### DATASET EXCERPTS:
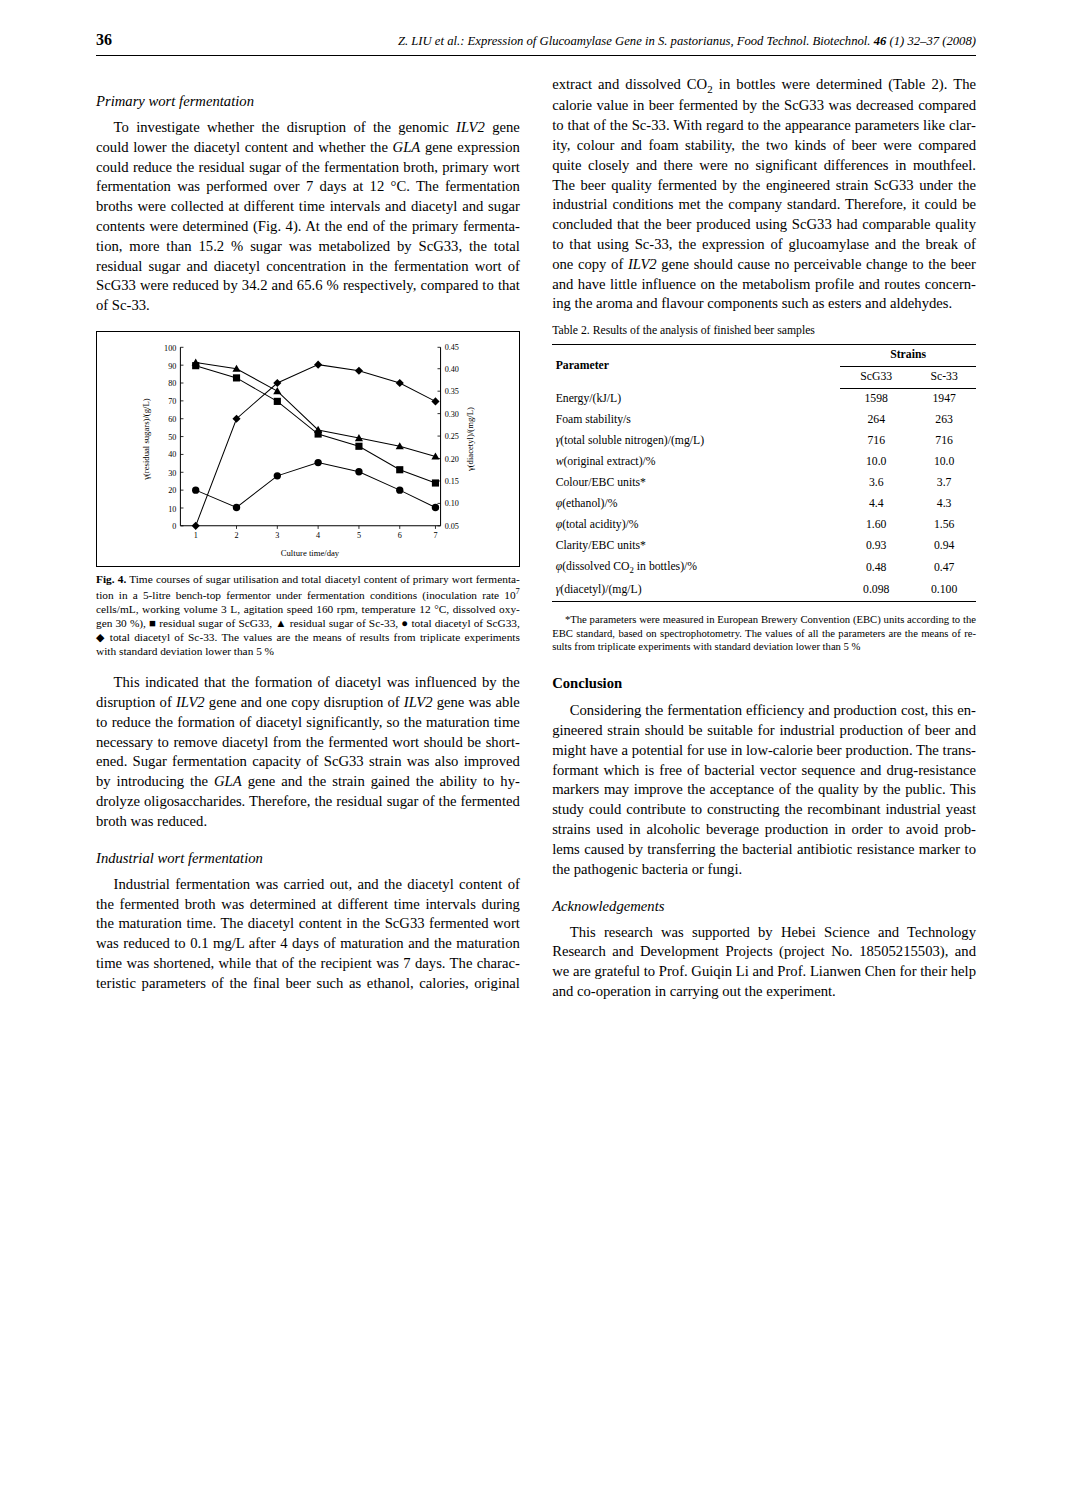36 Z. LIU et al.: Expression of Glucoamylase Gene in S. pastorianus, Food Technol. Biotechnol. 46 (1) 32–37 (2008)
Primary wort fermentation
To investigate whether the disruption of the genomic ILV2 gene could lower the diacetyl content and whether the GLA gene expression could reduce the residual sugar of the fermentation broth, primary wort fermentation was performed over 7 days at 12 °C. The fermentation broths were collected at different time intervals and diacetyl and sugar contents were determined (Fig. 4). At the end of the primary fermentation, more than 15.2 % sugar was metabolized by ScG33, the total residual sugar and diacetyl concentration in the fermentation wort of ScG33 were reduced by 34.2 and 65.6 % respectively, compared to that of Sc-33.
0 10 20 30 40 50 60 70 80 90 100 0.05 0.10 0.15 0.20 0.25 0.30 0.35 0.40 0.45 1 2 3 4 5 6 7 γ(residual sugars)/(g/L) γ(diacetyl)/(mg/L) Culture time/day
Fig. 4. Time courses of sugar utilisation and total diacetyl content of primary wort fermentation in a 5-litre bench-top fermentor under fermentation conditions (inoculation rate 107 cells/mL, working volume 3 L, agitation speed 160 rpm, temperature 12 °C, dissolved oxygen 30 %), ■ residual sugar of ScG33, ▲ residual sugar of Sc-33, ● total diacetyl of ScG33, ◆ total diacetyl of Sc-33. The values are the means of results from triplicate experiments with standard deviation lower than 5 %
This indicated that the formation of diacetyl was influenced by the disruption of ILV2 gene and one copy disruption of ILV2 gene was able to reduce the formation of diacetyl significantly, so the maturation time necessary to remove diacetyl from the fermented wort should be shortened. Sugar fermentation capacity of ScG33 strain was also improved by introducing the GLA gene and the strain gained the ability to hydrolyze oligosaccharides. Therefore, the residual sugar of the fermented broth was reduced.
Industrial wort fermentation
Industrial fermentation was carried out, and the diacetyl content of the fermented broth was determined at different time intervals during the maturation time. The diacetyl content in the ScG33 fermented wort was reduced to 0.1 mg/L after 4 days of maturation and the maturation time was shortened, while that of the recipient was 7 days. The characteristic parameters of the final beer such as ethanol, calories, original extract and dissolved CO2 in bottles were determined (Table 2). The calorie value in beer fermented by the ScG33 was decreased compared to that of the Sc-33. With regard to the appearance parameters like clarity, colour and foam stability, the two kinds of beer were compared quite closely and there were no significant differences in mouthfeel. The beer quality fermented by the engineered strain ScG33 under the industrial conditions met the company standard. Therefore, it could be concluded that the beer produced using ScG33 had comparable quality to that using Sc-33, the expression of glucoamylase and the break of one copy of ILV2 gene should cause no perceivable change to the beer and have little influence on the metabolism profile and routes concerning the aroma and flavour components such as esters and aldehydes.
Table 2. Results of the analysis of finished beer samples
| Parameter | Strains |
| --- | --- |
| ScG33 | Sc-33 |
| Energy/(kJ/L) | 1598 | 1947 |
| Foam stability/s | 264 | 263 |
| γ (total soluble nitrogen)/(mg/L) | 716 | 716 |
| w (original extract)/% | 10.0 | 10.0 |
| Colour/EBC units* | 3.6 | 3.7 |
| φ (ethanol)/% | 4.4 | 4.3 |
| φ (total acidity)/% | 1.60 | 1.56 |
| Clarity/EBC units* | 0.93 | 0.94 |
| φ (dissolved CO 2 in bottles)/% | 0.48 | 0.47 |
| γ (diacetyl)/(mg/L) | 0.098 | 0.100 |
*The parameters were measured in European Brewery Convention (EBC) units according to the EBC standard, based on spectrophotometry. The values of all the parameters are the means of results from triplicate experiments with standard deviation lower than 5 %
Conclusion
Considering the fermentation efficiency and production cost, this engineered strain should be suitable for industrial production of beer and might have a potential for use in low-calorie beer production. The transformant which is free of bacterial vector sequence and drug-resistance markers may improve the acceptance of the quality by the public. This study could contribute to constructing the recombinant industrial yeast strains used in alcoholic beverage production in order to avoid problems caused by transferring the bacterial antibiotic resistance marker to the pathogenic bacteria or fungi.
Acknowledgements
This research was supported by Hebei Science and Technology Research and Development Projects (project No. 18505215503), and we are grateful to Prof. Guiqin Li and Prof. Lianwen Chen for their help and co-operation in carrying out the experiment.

### EXERCISE GOAL:
Retype the records above word for word, from their first line through the line containing "Industrial wort fermentation", and leave out every picture.

### RESULT OF THE TASK:
36 Z. LIU et al.: Expression of Glucoamylase Gene in S. pastorianus, Food Technol. Biotechnol. 46 (1) 32–37 (2008)
Primary wort fermentation
To investigate whether the disruption of the genomic ILV2 gene could lower the diacetyl content and whether the GLA gene expression could reduce the residual sugar of the fermentation broth, primary wort fermentation was performed over 7 days at 12 °C. The fermentation broths were collected at different time intervals and diacetyl and sugar contents were determined (Fig. 4). At the end of the primary fermentation, more than 15.2 % sugar was metabolized by ScG33, the total residual sugar and diacetyl concentration in the fermentation wort of ScG33 were reduced by 34.2 and 65.6 % respectively, compared to that of Sc-33.
0 10 20 30 40 50 60 70 80 90 100 0.05 0.10 0.15 0.20 0.25 0.30 0.35 0.40 0.45 1 2 3 4 5 6 7 γ(residual sugars)/(g/L) γ(diacetyl)/(mg/L) Culture time/day
Fig. 4. Time courses of sugar utilisation and total diacetyl content of primary wort fermentation in a 5-litre bench-top fermentor under fermentation conditions (inoculation rate 107 cells/mL, working volume 3 L, agitation speed 160 rpm, temperature 12 °C, dissolved oxygen 30 %), ■ residual sugar of ScG33, ▲ residual sugar of Sc-33, ● total diacetyl of ScG33, ◆ total diacetyl of Sc-33. The values are the means of results from triplicate experiments with standard deviation lower than 5 %
This indicated that the formation of diacetyl was influenced by the disruption of ILV2 gene and one copy disruption of ILV2 gene was able to reduce the formation of diacetyl significantly, so the maturation time necessary to remove diacetyl from the fermented wort should be shortened. Sugar fermentation capacity of ScG33 strain was also improved by introducing the GLA gene and the strain gained the ability to hydrolyze oligosaccharides. Therefore, the residual sugar of the fermented broth was reduced.
Industrial wort fermentation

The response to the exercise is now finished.